Exercise brief -> Copy the lines below that begin with the line containing "# AttnGAN-CelebA" and end after the line containing "## Dependencies", swapping "Architecture" for "Model Overview" and changing nothing else. Leave the pictures out.

Extracted information ->
=======
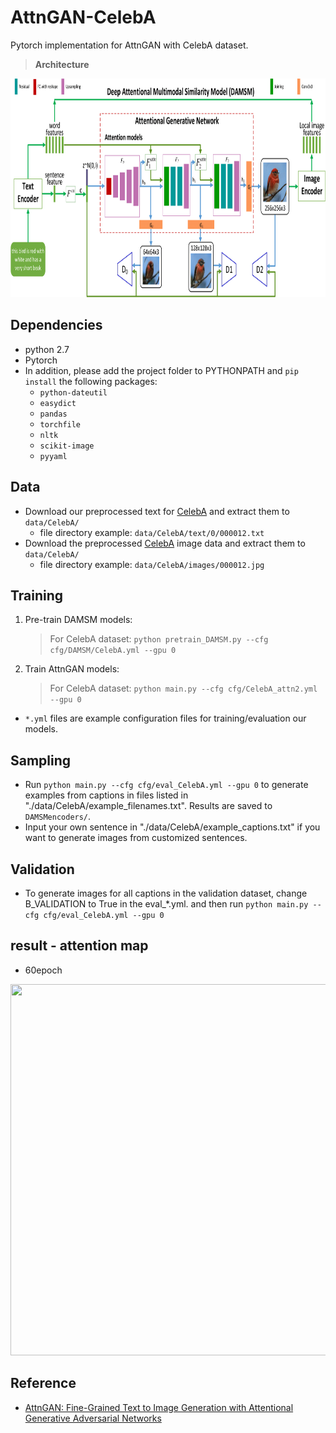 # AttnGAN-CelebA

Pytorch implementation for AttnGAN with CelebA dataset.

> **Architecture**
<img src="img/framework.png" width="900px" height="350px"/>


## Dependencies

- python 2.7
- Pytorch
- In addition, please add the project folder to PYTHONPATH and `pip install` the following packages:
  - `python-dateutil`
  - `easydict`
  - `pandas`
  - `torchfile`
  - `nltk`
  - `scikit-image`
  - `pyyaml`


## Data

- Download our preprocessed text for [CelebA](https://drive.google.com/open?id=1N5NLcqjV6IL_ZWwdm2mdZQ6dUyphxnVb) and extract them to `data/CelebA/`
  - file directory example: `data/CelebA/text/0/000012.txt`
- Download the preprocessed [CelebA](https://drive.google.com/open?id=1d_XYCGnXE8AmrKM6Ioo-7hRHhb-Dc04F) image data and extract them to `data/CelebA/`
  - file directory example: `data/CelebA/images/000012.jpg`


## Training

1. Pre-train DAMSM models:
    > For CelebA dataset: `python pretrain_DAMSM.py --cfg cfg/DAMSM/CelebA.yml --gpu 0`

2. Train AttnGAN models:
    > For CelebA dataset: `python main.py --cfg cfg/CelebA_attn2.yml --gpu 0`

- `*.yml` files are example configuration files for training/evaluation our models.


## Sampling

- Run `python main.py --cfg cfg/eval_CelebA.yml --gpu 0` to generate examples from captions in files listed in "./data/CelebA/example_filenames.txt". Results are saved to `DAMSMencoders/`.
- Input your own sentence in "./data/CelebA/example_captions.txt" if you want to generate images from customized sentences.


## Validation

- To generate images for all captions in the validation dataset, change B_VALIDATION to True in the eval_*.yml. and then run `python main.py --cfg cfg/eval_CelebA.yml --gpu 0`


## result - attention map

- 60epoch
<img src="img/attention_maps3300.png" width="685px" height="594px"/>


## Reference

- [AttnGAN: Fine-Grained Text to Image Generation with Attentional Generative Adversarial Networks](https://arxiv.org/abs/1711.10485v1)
=======
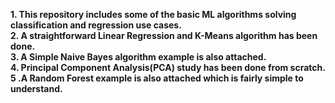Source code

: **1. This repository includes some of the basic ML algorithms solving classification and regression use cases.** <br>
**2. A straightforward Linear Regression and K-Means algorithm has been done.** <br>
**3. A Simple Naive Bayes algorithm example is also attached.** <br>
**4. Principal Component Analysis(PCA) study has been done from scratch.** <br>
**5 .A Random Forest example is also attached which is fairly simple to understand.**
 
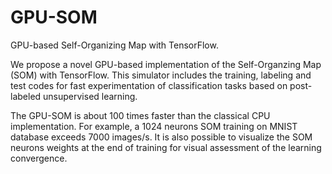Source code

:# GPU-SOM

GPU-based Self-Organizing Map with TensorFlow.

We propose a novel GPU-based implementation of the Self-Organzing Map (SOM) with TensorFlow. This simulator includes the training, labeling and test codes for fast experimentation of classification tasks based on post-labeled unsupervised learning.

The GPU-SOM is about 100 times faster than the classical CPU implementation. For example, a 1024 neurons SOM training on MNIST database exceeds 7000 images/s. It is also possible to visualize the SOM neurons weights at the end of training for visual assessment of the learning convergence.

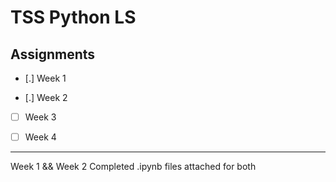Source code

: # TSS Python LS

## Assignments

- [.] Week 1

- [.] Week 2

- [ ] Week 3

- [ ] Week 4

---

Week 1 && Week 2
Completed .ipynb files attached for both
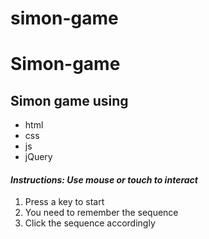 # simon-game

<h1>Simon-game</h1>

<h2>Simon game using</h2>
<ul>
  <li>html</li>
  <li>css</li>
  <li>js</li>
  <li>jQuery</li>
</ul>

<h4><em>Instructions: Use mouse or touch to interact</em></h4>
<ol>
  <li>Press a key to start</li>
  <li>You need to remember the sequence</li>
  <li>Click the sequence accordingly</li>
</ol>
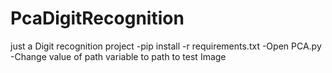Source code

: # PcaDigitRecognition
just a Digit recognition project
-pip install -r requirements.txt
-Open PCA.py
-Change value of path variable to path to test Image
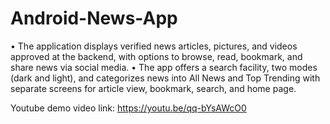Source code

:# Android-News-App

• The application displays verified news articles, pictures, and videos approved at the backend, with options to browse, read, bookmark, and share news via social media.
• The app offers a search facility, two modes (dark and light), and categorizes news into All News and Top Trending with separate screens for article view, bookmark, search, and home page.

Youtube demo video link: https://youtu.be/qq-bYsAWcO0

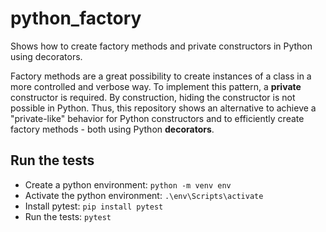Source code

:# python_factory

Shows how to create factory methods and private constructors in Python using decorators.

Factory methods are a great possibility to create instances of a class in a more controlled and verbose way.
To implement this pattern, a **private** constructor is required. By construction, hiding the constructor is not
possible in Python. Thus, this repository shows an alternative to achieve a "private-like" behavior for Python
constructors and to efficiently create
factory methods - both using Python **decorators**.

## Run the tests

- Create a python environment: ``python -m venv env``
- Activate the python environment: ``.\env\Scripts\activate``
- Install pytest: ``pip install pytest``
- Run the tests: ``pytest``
=======
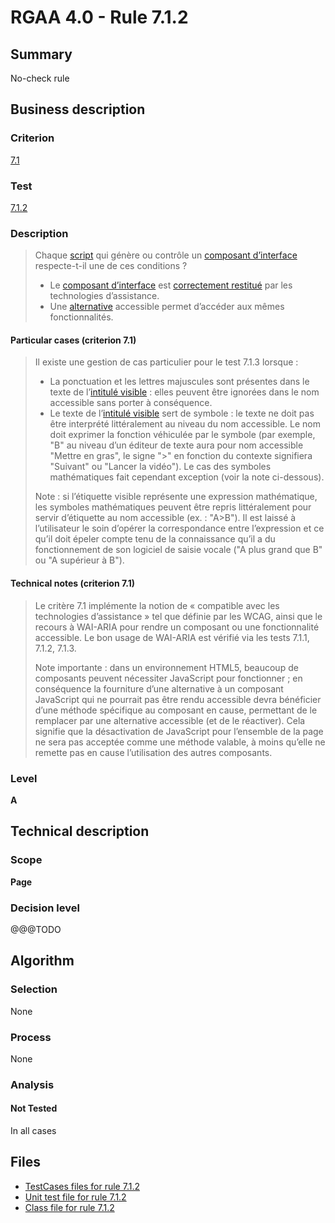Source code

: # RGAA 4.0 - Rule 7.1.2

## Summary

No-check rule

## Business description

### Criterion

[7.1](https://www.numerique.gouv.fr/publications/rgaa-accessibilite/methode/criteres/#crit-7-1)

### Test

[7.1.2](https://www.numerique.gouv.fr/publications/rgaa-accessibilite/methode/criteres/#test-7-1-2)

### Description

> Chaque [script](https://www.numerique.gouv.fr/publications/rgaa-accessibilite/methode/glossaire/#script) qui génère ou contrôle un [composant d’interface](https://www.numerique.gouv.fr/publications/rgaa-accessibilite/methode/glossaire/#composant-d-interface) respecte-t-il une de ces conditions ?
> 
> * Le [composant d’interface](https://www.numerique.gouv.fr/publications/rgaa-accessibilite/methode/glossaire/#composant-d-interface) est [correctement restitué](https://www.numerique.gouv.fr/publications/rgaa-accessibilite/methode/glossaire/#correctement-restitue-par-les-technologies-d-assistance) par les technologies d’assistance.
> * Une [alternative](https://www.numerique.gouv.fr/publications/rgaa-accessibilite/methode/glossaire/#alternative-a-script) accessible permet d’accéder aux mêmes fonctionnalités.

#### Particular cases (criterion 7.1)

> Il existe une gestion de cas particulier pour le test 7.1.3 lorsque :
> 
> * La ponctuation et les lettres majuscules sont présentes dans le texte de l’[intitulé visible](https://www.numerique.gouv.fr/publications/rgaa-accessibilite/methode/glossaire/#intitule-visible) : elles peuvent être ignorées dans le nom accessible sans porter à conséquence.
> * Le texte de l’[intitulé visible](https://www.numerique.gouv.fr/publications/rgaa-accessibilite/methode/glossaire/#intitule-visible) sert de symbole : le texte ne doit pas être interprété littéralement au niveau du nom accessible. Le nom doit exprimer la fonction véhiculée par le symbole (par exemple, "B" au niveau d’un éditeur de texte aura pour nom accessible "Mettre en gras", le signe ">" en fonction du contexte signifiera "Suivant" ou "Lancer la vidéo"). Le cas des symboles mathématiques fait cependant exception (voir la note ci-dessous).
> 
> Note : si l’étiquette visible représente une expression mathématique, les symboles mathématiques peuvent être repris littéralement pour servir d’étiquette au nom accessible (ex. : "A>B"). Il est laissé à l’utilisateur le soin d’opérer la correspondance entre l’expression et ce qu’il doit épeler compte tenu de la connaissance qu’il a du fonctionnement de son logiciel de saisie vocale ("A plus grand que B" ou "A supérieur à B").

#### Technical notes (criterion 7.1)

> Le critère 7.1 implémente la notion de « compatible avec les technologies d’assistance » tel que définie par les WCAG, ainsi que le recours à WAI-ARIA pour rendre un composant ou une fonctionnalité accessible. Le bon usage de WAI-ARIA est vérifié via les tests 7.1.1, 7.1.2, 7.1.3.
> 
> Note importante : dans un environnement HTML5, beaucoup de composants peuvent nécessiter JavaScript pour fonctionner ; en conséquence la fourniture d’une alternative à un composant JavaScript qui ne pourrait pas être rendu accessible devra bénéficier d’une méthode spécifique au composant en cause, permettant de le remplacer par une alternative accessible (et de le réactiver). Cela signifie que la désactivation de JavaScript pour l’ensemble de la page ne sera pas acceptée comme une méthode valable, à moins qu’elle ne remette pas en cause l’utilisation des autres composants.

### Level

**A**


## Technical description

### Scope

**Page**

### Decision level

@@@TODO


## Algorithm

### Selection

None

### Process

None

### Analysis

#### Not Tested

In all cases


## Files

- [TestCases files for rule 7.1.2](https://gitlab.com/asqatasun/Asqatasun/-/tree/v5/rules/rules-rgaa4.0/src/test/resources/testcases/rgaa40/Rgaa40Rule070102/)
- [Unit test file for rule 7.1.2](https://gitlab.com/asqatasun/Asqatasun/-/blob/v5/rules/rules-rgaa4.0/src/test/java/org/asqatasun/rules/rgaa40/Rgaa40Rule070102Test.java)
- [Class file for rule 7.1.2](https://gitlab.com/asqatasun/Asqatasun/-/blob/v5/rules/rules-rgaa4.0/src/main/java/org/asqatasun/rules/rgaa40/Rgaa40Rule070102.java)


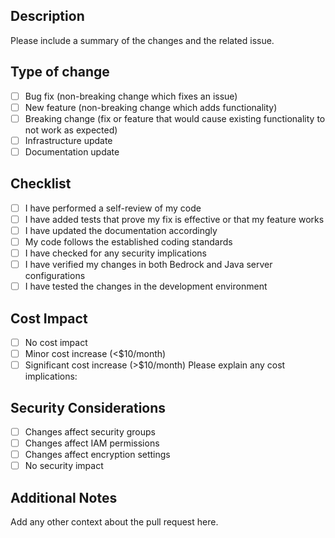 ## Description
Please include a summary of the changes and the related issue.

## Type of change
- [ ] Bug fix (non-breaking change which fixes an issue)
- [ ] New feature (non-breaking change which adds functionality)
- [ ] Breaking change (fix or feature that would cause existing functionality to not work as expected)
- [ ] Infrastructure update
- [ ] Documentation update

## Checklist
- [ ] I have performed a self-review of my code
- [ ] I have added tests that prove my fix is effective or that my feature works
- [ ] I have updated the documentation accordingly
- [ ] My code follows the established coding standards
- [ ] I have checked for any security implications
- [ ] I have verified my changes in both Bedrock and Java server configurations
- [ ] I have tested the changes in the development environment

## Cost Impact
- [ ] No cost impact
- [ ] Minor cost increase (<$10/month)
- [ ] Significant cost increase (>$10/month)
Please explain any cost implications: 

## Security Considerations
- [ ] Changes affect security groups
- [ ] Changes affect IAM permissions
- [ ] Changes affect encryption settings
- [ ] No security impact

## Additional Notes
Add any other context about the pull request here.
=======
Response below ->
 # AttnGAN-CelebA

Pytorch implementation for AttnGAN with CelebA dataset.

> **Model Overview**
<img src="img/framework.png" width="900px" height="350px"/>


## Dependencies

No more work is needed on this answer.